One question springs to mind when you look at the Leaning Tower of Pisa, just how close it is to falling.
For hundreds of years, engineers, historians, and onlookers have held their breath at the fate of the bell tower, which has weathered four earthquakes and swayed back and forth.
The tower has been able to avoid a date with gravity. Engineers tried to get the structure back to its upright position before it was done.
Thanks to the survey of the bell tower, we can all exhale a sigh of relief. Since the last stabilization works were done, the tower has crept up by about 4 centimeters.
The survey was funded by OA, a non-profit organization that was established to oversee the preservation of the historic site.
The state of health of the Leaning Tower of Pisa is excellent, considering it is an 850-year-old patient with a tilt of around five meters and a subsidence of over three meters, according to an OA spokesman.
After the first few tiers of the Tower of Pisa were built, it was obvious something wasn't right. It was built on a base of mud, sand, and clay that was softer on the south side.
Engineers made the upper floors taller on one side than the other in order to correct the lean of the building.
Engineers tried to make the problem worse when the tower's tilt increased. The Tower of Pisa was no closer to solid ground in the 1990s than it was in the previous decade.
After the tower was closed to the public, the Italian government enlisted the help of a group of experts to find a way to save it. The north side of the tower was anchored with 900 tons of lead weights to counteract the sunken south.
The tower's north side was excavated when that didn't work.
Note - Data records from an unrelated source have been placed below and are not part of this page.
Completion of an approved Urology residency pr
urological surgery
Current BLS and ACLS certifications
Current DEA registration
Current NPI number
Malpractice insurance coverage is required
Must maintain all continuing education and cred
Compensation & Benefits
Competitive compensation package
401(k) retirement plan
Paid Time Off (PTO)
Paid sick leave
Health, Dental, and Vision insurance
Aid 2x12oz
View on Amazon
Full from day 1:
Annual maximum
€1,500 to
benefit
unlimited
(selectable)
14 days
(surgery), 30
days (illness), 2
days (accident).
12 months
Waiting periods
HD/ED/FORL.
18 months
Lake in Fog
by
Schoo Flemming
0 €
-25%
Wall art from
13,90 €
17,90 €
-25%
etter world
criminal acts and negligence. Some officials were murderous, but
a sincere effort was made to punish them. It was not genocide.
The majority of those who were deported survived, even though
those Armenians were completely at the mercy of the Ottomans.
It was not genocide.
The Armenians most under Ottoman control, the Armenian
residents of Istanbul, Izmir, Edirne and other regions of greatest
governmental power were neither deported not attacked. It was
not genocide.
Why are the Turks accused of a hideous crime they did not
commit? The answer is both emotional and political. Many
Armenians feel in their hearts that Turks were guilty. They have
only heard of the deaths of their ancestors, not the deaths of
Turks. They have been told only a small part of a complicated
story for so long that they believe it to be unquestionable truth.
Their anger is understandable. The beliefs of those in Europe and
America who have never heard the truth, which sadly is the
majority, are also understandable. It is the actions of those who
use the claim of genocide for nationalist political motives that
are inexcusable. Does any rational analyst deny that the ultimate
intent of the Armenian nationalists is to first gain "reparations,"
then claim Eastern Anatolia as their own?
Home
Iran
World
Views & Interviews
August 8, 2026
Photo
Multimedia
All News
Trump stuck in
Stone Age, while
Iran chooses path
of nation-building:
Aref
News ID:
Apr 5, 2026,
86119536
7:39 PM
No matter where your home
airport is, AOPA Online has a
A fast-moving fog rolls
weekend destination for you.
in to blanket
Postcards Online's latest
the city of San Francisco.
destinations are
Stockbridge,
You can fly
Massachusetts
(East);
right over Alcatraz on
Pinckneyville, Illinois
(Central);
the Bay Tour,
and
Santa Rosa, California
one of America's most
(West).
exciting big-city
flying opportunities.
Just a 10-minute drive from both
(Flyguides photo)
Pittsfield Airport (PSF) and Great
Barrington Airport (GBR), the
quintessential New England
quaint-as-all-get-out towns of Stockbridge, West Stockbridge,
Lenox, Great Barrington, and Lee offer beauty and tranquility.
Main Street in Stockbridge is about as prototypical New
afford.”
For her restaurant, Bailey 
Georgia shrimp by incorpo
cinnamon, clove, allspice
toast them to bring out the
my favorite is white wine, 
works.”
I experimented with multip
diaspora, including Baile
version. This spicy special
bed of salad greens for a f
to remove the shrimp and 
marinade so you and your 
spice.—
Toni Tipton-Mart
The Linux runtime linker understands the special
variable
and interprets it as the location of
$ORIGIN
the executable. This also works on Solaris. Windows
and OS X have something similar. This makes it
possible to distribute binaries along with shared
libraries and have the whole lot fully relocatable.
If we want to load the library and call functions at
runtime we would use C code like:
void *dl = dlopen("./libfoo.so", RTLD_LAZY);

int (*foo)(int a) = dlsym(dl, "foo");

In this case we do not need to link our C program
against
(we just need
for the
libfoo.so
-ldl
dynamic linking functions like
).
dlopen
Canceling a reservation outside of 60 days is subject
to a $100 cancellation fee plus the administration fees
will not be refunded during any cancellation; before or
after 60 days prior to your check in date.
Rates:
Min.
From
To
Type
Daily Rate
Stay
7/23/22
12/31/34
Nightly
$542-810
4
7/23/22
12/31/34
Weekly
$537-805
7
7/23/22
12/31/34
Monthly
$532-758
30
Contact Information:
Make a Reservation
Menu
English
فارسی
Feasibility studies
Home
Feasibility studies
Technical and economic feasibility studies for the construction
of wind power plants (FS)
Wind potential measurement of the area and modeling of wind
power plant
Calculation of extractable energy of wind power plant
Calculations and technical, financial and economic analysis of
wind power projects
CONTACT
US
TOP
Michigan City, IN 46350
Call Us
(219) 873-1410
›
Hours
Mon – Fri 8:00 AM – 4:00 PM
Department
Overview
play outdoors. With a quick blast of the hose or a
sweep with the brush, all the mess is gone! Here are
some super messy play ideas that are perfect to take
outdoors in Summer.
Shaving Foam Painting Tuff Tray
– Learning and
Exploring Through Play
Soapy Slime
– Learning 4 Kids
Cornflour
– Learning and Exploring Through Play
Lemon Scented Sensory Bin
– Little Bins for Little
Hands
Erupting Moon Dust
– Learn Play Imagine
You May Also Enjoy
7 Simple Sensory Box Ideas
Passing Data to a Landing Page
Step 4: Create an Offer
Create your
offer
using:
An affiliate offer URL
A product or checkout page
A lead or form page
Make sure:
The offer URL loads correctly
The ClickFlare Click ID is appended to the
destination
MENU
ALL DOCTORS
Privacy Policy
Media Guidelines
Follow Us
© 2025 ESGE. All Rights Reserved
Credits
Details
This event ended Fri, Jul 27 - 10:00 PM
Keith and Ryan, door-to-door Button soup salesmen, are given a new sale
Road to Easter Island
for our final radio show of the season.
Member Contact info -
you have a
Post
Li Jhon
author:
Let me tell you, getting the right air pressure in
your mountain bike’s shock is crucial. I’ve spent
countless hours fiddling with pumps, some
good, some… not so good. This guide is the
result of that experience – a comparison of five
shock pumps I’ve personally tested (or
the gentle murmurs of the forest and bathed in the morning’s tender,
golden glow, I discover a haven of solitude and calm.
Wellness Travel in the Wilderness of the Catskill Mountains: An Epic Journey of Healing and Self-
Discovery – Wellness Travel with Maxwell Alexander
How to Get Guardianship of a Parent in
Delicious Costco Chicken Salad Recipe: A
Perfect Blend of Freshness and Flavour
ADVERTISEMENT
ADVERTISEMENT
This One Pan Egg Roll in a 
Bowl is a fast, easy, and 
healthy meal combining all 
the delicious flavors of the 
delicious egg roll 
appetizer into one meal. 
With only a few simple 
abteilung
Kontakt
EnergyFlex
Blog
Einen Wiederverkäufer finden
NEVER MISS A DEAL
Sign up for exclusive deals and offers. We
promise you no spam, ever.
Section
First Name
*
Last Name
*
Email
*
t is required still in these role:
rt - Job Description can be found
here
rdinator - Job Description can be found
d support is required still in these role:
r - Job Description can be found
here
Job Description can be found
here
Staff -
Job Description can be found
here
It started to rise and fall. Anyone who has ever played a game of Jenga knows how nerve-racking it is.
After 10 years of stabilization, the tower was finally finished in 2001 and it tilts just shy of 4 degrees, which is twice as much as the building's original lean.
Researchers from Australia's national science agency, the Commonwealth Scientific and Industrial Research Organisation (CSIRO), mapped every part of the tower using 3D scans in order to create ghostly digital reconstructions of the tower that could be used for repairs.
Hopefully it won't. Nunziante Squeglia is a professor at the University of Pisa and is part of the monitoring group.
The bell tower's stability is better than expected according to Squeglia.
Italy's Leaning Tower of Pisa isn't the only historic figure under close scrutiny for fear of collapsing. Scientists have been looking at cracks in David of Michelangelo's ankles for hundreds of years, an effort that intensified after a paper found that a slight tilt of 5 degrees could cause catastrophic failure. The earthquakes of the same year did not help calm the situation.
The Leaning Tower of Pisa should be safe for at least the next 300 years and possibly more, according to experts. The restoration efforts could be so successful that the tower could one day be right.
The same soft soils beneath the tower's foundation that produced its characteristic lean may now offer some protection from earthquakes, giving the structure a longer, less destructive natural vibrating period.
Will the Leaning Tower of Pisa ever be stable? What will it be called after that?